── Quoted passage ──

A Love for Print and Paper: Used and Antiquarian Books in Japan
“Wahon”: The History of the Japanese Book
Guide to Japan Culture Society History- English
- 日本語
- 简体字
- 繁體字
- Français
- Español
- العربية
- Русский
Works Spread by Reader Copies
The Tale of Genji is now recognized around the world as a classic of Japanese literature, but when Murasaki Shikibu wrote it in the Heian period (794–1185), it was considered low in status. The story of how this masterpiece reached readers offers a way into the history of the wahon, or traditional Japanese book.
The flourishing of Buddhism in Japan in the eighth century led to the production of many sacred books. Artisans who hand-copied sutras came to take responsibility for the whole binding process. By the middle of the Heian period, paper makers developed strong, high-quality materials, and formal books in literary Chinese (kanbun)—including Buddhist texts, historical records, and nobles’ diaries—were produced as makimono or handscrolls. These were long rolls of paper that readers slowly unwound to reveal the text, and were carefully stored for centuries. Woodblock printing was also used in and around temples, but the technology did not widely circulate.
Meanwhile, as antique book expert Hashiguchi Kōnosuke explains, monogatari or fictional “tales” were passed on orally, and for some time nobody thought it necessary to write them down. In the Heian period, the monogatari were also associated with malicious mononoke spirits, which speaking the tales was believed to subdue.
“The idea of making monogatari into books arose in the mid-Heian period, around the start of the eleventh century, when the Tale of Genji was being created,” Hashiguchi says. “Writers like Murasaki Shikibu and Sei Shōnagon wrote from the start with the goal of being read. At first, people who wanted to read the works copied them out, and then they passed them on or lent them to others.”
Women were not required to write in literary Chinese, so works by female authors, such as Genji and Sei Shōnagon’s Pillow Book, were written in the kana script developed in Japan. Kana books had lower status, and rather than makimono, they were made into bound texts known as sōshi.
Murasaki Shikibu’s diary describes how she asked skilled calligraphers to copy the text and had it bound.
“Rather than writing the whole work in one go, Murasaki Shikibu gradually added chapters, so it was constructed like a series,” Hashiguchi says. “When new readers copied it, they made lots of mistakes, and some even changed the story. As there’s no extant original, we can’t know what the original text was. It was only 200 years later that the poet and scholar Fujiwara no Teika started working on a revised text based on the different versions, and ultimately fixed it as having fifty-four chapters.”
Growth of Reader Culture
In the Muromachi period (1333–1568), the number of makimono works began declining, and itotoji books bound using thread became the mainstream. When Kyoto revived in the sixteenth century under Toyotomi Hideyoshi, following its devastation in the Ōnin War of 1467–77, citizens known as machishū, including merchants and artisans, formed self-governed communities, and book dealers emerged among them, principally handling antique works.

───
── Dataset content ──

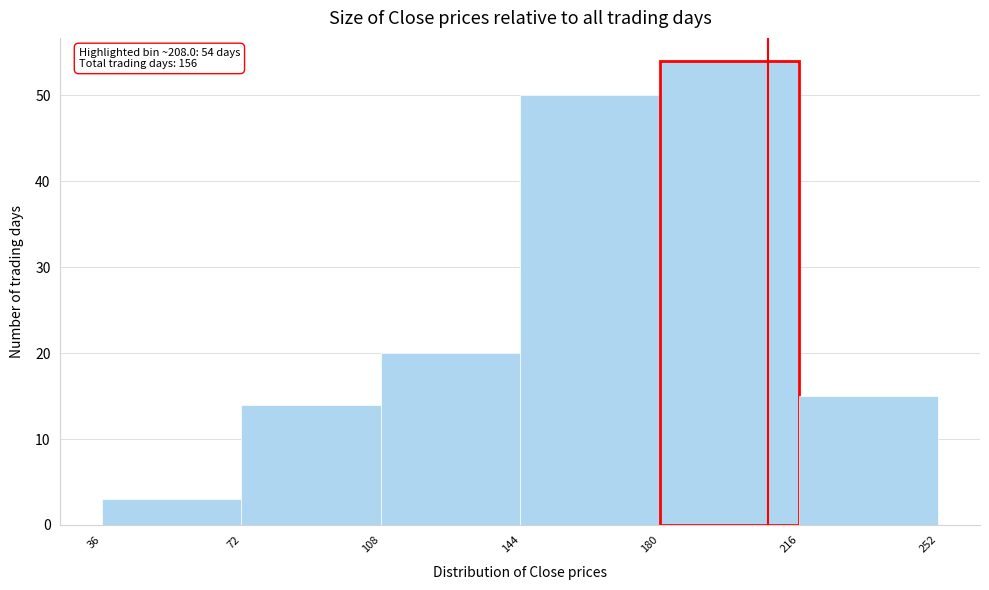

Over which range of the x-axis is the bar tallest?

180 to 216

───

Apply what you read ▸
A: In the article on the history of the Japanese book, how many chapters did Fujiwara no Teika ultimately fix for the Tale of Genji?
B: Write the next part of the article on the history of the Japanese book, picking up after its last sentence.

Answers for the tasks ▸
A: Fifty-four chapters.

B:
Typographic printing was introduced from the late sixteenth to the early seventeenth century. Printing by temples of not only Buddhist scriptures but also literary works like the Tale of Ise in hiragana editions was revolutionary, but there were technological limitations.
“Unlike in Europe, where printing could get by through the arrangement of a small set of letters, in Japan there was the need to prepare type for several thousand kana and kanji,” Hashiguchi says. “As the reading public grew, it was impossible to keep up using typographic printing, leading to a rediscovery of the benefits of woodblock printing. This made additional runs easy, and the sturdy printing blocks could be used for centuries. Dealers who had formerly only handled old books took the opportunity to set up stores and try their hand at publishing.
“The seventeenth century is notable for the growth of reading culture. Before that, it was mainly centered on study by Buddhist priests and court nobles. In the Edo period [1603–1868], samurai began to study, and a merchant class developed. These people came to enjoy reading, becoming fascinated not only by technical texts but also fiction like Genji and essays like Tsurezuregusa, which they read in woodblock versions.
“Dramatic oral tradition by itinerant medieval performers, such as sekkyō-bushi [sermon-ballads], was written down and published in books, and became incorporated into scripts for bunraku puppet theater and kabuki, which themselves were published. Kabuki was popular in Edo [now Tokyo] and bunraku in Kansai, and there were lots of collaborations, such as Chikamatsu Monzaemon writing new bunraku works for publication.”
Following Teika’s efforts to produce an authoritative version, many annotated editions of the Tale of Genji also appeared. Having been regarded as inferior in the Heian period, it had now achieved its status as a literary classic.
“Genji became a book that merchant and samurai women received when they got married,” notes Hashiguchi. “The text was written out by calligraphers, and the books were beautifully bound. It must have been difficult to acquire all fifty-four chapters without being considerably wealthy. Commoners could buy relatively cheap woodblock versions. These always had illustrations, and many illustrators competed to have their work included.”
Demand for Popular Literature
In the Edo period, some publishers produced serious books on technical topics or related to Buddhism, while others aimed cheap volumes at a mass market. The latter group grew in Kyoto through publication of puppet theater works and in Osaka via the popularity of the writer Ihara Saikaku.
As commercial publishing flourished in these cities, pirated and plagiarized versions flooded the market. Publishers grouped together to call on the authorities to crack down on this trade, in return for promises not to publish forbidden Christian or salacious materials. This led to the formation of publishers’ guilds, joining which gave the rights to publish and sell books. Publishing rights could be freely traded between publishers, with exchanges being established for this purpose.
In Edo, popular publishers became established later, but gradually evolved independently from those in Kansai. At first, they mainly produced works with red covers for children or with black covers for older boys and young men, but around the middle of the eighteenth century, when Edo established its own guilds, the business came to center on works for adults with yellow covers. Like today’s manga, they were focused on pictures, with text showing the characters’ words and explanation of the scene. They sold for the modern equivalent of several hundred yen.
“Popular literature developed during the Edo period, and many amusing books were produced making generous use of puns and parody,” Hashiguchi explains. “The publisher Tsutaya Jūzaburō was at the center of all this. He discovered artists like Kitagawa Utamaro and Tōshūsai Sharaku, along with the fiction writer Santō Kyōden. When Tsutaya was active in the late eighteenth century, Edo’s publishing culture was at its peak.”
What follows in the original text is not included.